私、未だに現役で早寝が必須であります。100万円と少々の投資でありましたが、またして、「考えが浅かった」の反省であります。
5. ハイエンド・オーディオに付いて思う事
最近の真空管アンプの人気の理由ですが、アマチュアにとって製作が容易ということもありますが、やはり半導体で出す事の出来ない音質面の特徴でしょう。理由の一つには、アンプの設計上帰還回路を用いずに性能を出す事が出来るのが真空管回路です。(帰還回路を用いた方がより製作が楽で、無帰還と言いつつ帰還回路を使っているメーカー品に注意です)そんな訳で「猫も杓子も」と言うと叱られるかも知れませんが判りやすく言うとそうなのです。市場には、300Bアンプと称して10万円程度のものから数100万クラスまでピンキリですから、話をわかり易くしないといけません。

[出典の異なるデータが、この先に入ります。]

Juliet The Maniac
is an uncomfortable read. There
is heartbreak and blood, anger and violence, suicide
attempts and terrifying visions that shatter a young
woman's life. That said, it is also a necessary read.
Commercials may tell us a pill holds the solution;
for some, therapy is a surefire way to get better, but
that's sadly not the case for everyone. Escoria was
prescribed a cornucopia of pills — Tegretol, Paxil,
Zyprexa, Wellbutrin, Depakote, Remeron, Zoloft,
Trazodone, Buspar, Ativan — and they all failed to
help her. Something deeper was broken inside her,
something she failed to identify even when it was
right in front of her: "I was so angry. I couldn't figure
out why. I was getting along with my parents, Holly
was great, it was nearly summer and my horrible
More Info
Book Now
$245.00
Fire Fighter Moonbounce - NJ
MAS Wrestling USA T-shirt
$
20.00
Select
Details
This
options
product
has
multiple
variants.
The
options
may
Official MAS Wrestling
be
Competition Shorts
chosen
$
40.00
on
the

価格の差は、「造り」の違いですが、その違いは何かと言うと作り手の感性の違い、人生感の違い、哲学の違い、場合によっては良識の違いかもしれません。私が思うには、オーディオは「食の道楽」に例え易いのではないかと思うのです。
我々が体験可能な料理として「ステーキ」を例にして考察してみますと、「レストラン平松」のステーキは素人の真似の出来ない味の範疇でしょう。そして、その味は絶品というしか有りませんが、では最高かと言うと違います。例えば、ブエノスアイレスで食べるステーキは、パンパ育ちの牛の肉を彼らの伝統に沿った焼き方で食します。これもまた絶品であります。さらに言うとイタリア-フィレンツェにて食すTボーンステーキこれも絶品であります。他にも沢山あります。そして、人それぞれに評価は異なりますが、多くの人から絶賛される事は間違いないでしょう。

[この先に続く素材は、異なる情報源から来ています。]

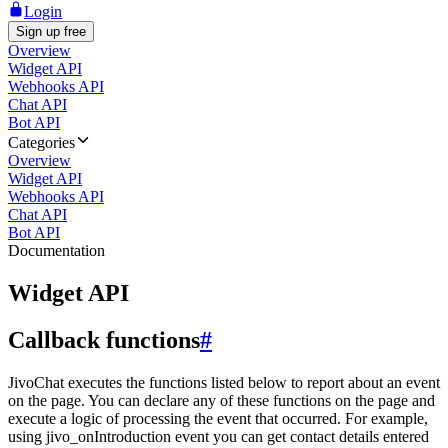
Login
Sign up free
Overview
Widget API
Webhooks API
Chat API
Bot API
Categories
Overview
Widget API
Webhooks API
Chat API
Bot API
Documentation
Widget API
Callback functions
#
JivoChat executes the functions listed below to report about an event
on the page. You can declare any of these functions on the page and
execute a logic of processing the event that occurred. For example,
using jivo_onIntroduction event you can get contact details entered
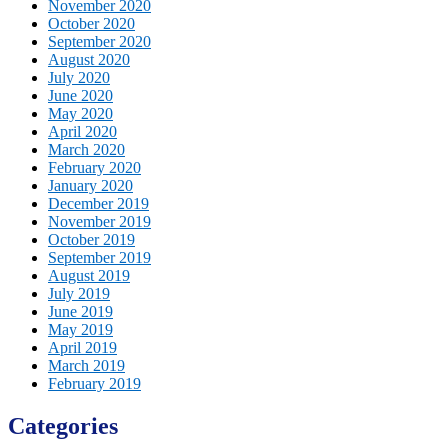
November 2020
October 2020
September 2020
August 2020
July 2020
June 2020
May 2020
April 2020
March 2020
February 2020
January 2020
December 2019
November 2019
October 2019
September 2019
August 2019
July 2019
June 2019
May 2019
April 2019
March 2019
February 2019
Categories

しかし、世の中にはこれ等のステーキを真似て恰もそれらしく料理して提供されるケースが多々あります。本物を知らずして「良い悪い」「うまい、まずい」を言っている人が多いので話は厄介になります。しかも、その間隙を突いて商売する人がいるからますます厄介になります。だから、食に付いて「旨いまずい」の評価は慎むべきと言うのが常識として心得るべきでしょう。(ミシュランの星の数と言うのもありますが)有名人が雑誌などで馴染みの店などと得意げに書いていますが、その店に行ってみると大した事もなく、「あの人の味覚はこの程度か」とか、「何か貰ってるのではないか」などといらぬ詮索もありましょう。それとて、「面白い」で済ますのが記事の目的でしょう。しかし、「おまえに評価できる能力あるのか」とすごまれるかも知れません。世の中には、美食の大家といわれる人も存在しますから「旨い味」の絶対値も厳然と有るのですが、大抵の場合は何も言わないのがこの世界の常識でしょう。
オーディオもこの「食」の道理とおなじで、経験を積み失敗を積み自分の音楽に対する思いとの比較を思考し、その繰り返しがその人の醸す「音」なのです。そう考えると自分の「音」を人に聞かせるのも恥ずかしくなります。私の経験から言える事は、突き詰めた人ほど自分の音を他人(音の判る人)に聞かせることに躊躇する傾向があるようです。
グレードアップの為に投資を繰り返すのがオーディオ道とも言えますが、大金を投資したからと言って「音」の大家とは言えないところも「食」の道理に通じる要素であります。と言う事であれば、自分に合った機器を最小の投資で選ぶ方法は無いか。それには、作り手の「思い」の原点を突きとめることが、早道であり、更に念を入れて、専門店から貸し出し専用器を借りて比較試聴するのが早道で、これは誰でも可能です。(但し、重量物は簡単ではありません)比較試聴は、お店のフロアでは意味がありません、自宅の設置状態で聴く事に意味があります。
「食」の道は、楽しみながらの回り道でありますが、オーディオも同じ事が言えます。しかし、経済的な負担の大きいのがオーディオの道であります(食の道もそうかもしれません)。
賢く、末永く楽しみたいものです。